Metric	Qwen3-CN	DeepSeek-V3	Mixtral
Expert count	512	256	8
Top-K	10	8	2
Activation ratio	1.95%	3.1%	25%
Total params	79.7B	671B	47B
Active params	~3B	~37B	~13B

5. Layer Structure and Data Flow

5.1 Full Forward Pass

Each layer follows a Pre-Norm dual-residual structure:

\begin{aligned} h_1 &= x + \text{Attention}(\text{RMSNorm}_{\text{attn}}(x)) \\ h_2 &= h_1 + \text{MoE}(\text{RMSNorm}_{\text{post}}(h_1)) \end{aligned}

Input x [2048]
  │
  ├─ RMSNorm (attn_norm)
  │    ├─ QKV Projection → Conv1d(k=4) + SiLU → Q, K, V
  │    ├─ Gate Projection → z
  │    ├─ Beta/Alpha → β, gate
  │    ├─ State Update: H = exp(gate) ⊙ H_prev + β·k·vᵀ
  │    ├─ Output: out = H · q
  │    ├─ Gated: RMSNorm(out) ⊙ SiLU(z)
  │    └─ SSM Out Projection [4096 → 2048]
  │
  ├─ Residual: h₁ = x + attn_out
  │
  ├─ RMSNorm (post_attention_norm)
  │    ├─ Router [2048 → 512] → Softmax → TopK(10)
  │    ├─ 10× Expert FFN: SiLU(gate·x) ⊙ up·x → down
  │    ├─ Weighted Sum (normalized weights)
  │    ├─ Shared Expert FFN + Sigmoid Gate
  │    └─ moe_out = routed + shared
  │
  └─ Residual: h₂ = h₁ + moe_out → Output [2048]

5.2 Zero-Centered RMSNorm

All RMSNorm layers (except internal ssm_norm) use the zero-centered variant:

\text{RMSNorm}(x) = \frac{x}{\text{RMS}(x)} \cdot (1 + w)

Weights are stored with +1 offset. When $w_{\text{original}} = 0$ , normalization becomes the identity — aiding training stability.

5.3 Embedding and Output

Component	Dimensions	Quantization
token_embd	$151936 \to 2048$	Q4_K
output_norm	$[2048]$	F32
output	$2048 \to 151936$	Q6_K

6. Quantization and Weight Distribution

6.1 Q4_K_M Mixed Quantization

Component	Quantization	Reason
Expert gate/up	Q4_K	Most numerous, aggressive compression
Expert down, attn_v	Q6_K	Directly affects residual precision
Router, Norms	F32	Precision-critical
SSM params (A, dt, conv1d)	F32	Decay rates need high precision

6.2 Weight Distribution: 97% is MoE Expert

Per-layer breakdown:

Component	Per-layer size	Share
MoE Experts (512)	~996 MB	97%
Dense (Attention/SSM + Shared Expert + Norms)	~25 MB	3%

Full model:

Component	Size	Share
48 layers MoE experts	~47.8 GB	96%
48 layers dense	~1.2 GB	2.4%
Embedding + Output	~0.4 GB	0.8%
Total	~49.4 GB

Dense weights are only 1.2 GB — easily fits in any GPU. MoE experts dominate and are the primary target for GPU/CPU offloading strategies.

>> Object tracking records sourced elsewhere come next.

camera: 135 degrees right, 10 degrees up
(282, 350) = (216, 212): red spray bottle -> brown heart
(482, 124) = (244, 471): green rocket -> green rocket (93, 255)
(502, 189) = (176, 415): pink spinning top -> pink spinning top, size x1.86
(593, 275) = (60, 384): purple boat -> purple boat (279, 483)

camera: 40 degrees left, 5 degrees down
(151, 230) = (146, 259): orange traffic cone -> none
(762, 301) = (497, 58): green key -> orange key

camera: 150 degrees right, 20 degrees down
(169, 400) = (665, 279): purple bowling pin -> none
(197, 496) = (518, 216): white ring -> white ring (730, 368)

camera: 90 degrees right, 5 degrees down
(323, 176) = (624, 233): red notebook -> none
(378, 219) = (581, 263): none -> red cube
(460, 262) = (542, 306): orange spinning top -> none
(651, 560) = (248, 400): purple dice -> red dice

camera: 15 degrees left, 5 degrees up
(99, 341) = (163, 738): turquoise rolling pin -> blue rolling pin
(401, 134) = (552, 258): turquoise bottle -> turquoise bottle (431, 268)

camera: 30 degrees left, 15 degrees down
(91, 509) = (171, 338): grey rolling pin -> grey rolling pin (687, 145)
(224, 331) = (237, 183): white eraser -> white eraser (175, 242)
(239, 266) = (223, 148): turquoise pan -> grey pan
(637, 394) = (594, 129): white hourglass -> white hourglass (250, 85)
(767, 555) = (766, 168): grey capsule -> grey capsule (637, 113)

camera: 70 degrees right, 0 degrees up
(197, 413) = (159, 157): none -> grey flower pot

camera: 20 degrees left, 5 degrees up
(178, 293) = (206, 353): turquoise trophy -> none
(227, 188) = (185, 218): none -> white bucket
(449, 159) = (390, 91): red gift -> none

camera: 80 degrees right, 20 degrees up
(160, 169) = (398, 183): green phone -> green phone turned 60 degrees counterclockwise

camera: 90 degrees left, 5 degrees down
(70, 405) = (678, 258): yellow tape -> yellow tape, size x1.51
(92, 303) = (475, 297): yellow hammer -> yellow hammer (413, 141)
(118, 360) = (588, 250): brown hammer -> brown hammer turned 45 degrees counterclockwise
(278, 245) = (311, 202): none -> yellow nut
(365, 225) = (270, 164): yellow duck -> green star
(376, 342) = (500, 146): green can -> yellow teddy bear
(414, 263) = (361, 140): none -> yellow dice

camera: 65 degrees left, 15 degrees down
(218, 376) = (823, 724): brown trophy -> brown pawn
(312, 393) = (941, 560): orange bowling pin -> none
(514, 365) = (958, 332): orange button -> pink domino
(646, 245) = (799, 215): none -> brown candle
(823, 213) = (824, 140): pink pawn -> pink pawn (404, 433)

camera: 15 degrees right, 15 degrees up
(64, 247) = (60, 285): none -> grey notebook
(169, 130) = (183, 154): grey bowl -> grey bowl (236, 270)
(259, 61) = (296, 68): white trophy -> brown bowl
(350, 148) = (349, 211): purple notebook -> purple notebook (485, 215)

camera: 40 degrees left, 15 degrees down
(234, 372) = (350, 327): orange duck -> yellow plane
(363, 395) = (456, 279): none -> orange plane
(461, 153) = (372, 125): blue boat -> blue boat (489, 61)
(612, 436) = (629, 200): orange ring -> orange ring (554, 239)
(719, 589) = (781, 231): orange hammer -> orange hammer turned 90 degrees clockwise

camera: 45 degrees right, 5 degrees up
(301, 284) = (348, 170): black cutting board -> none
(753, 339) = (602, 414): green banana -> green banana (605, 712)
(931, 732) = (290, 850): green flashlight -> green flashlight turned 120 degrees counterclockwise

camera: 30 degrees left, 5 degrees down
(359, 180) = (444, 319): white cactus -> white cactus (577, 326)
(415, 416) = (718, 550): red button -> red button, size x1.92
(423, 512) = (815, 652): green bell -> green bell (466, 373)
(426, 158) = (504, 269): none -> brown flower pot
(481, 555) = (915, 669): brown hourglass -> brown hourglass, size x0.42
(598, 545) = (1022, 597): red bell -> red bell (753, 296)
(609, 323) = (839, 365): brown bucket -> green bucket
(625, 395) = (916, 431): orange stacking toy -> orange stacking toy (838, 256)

7. Comparison with Other Hybrid Models

Feature	Jamba 52B	Zamba2 2.7B	Hymba 1.5B	Qwen3-CN 80B
SSM type	Mamba	Mamba2	Mamba2	GatedDeltaNet
Fusion	Interleaved 7:1	Shared Attn	Parallel heads	Interleaved 3:1
MoE	16E, top-2	None	None	512E, top-10
Total params	52B	2.7B	1.5B	79.7B
Active params	12B	2.7B	1.5B	~3B
Attn layer share	12.5%	~15%	50%	25%
State type	Vector	Vector	Vector+KV	Matrix

Summary

Qwen3-Coder-Next 80B deeply fuses SSM, Attention, and MoE:

Component	Technical choice	Role
36 GatedDeltaNet layers	Matrix state + delta rule + exp decay gating	Linear-complexity long-sequence modeling
12 Full Attention layers	Sigmoid gating + 8:1 GQA + Partial RoPE	Precise token retrieval and ICL
48 MoE layers	512 experts top-10 + shared expert	Parameter efficiency: 80B params, 3B compute

This design reflects the current trend: combining complementary mechanisms rather than pushing a single one to its extreme. Linear attention provides efficiency, full attention provides precision, MoE provides parameter-compute decoupling — each compensating for the others’ weaknesses.